The former Tory leader now posing as a champion of the poor argued that Brussels has become “a friend of the haves rather than the have-nots.”
But Labour and the unions said his claims would be taken with a heavy pinch of salt, given his record of axing benefits while he was work and pensions secretary.
In a speech at Vote Leave’s headquarters in London, Mr Duncan Smith said: “The EU, particularly for the UK, has become a force for social injustice and leaving provides a vital opportunity for us to be able to develop policies that will protect the people who often find themselves at the sharp end of global economic forces and technological change.
“Despite its grand early intentions, (the EU) has become a friend of the haves rather than the have-nots.”
But TUC general secretary Frances O’Grady hit back, saying: “This is the man who cut tax credits, who cut disability benefits and who pushed half a million more children into absolute poverty.
“So we will take no lessons on social justice from the minister for foodbanks.”

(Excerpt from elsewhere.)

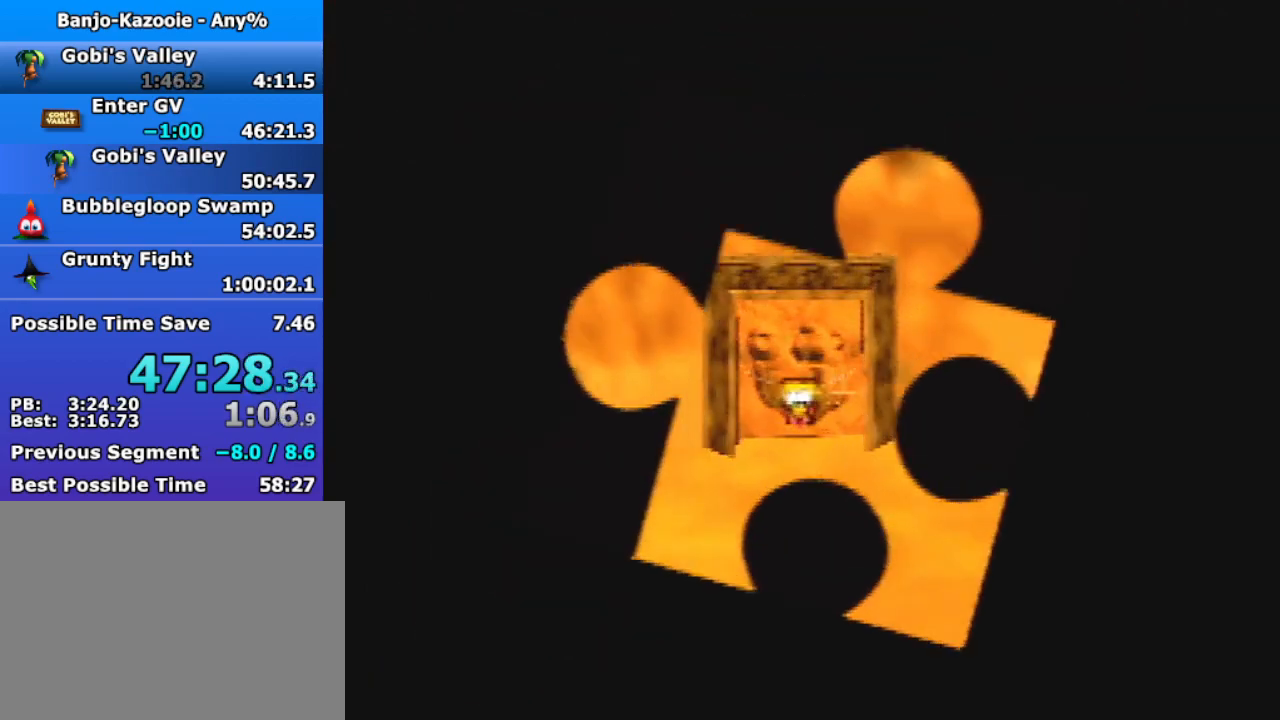
{"buttons": [], "left_stick": "down-left", "button_events": []}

Labour pointed out that Mr Duncan Smith opposed the introduction of the minimum wage as well as the few social protections offered by the EU.
In his maiden speech to Parliament in 1992, he praised the Tories’ commitment to “securing our exclusion from the social chapter” and has even suggested the working time directive could lead to “turmoil on the streets.”
It was separately revealed that Aaron Banks, the founder of the Leave.EU campaign, told a meeting in Washington last week: “If it were up to me, I’d privatise the NHS.”
Britain Stronger In also found themselves in hot water yesterday after Alan Johnson, leading Labour’s In campaign, branded those in favour of leaving the EU as “extremists.”
He was criticised too for describing the £350 million a week Britain sends to Brussels as a “drop in the ocean.”
Labour MP and Vote Leave chair Gisela Stuart said: “The Remain campaign wants the elites to have more power and money, and not to give back control to the British people. Patients struggling to get care on the NHS will rightly think that they are completely out of touch when they claim that £350m — enough to build a new hospital every week — is just a drop in the ocean.”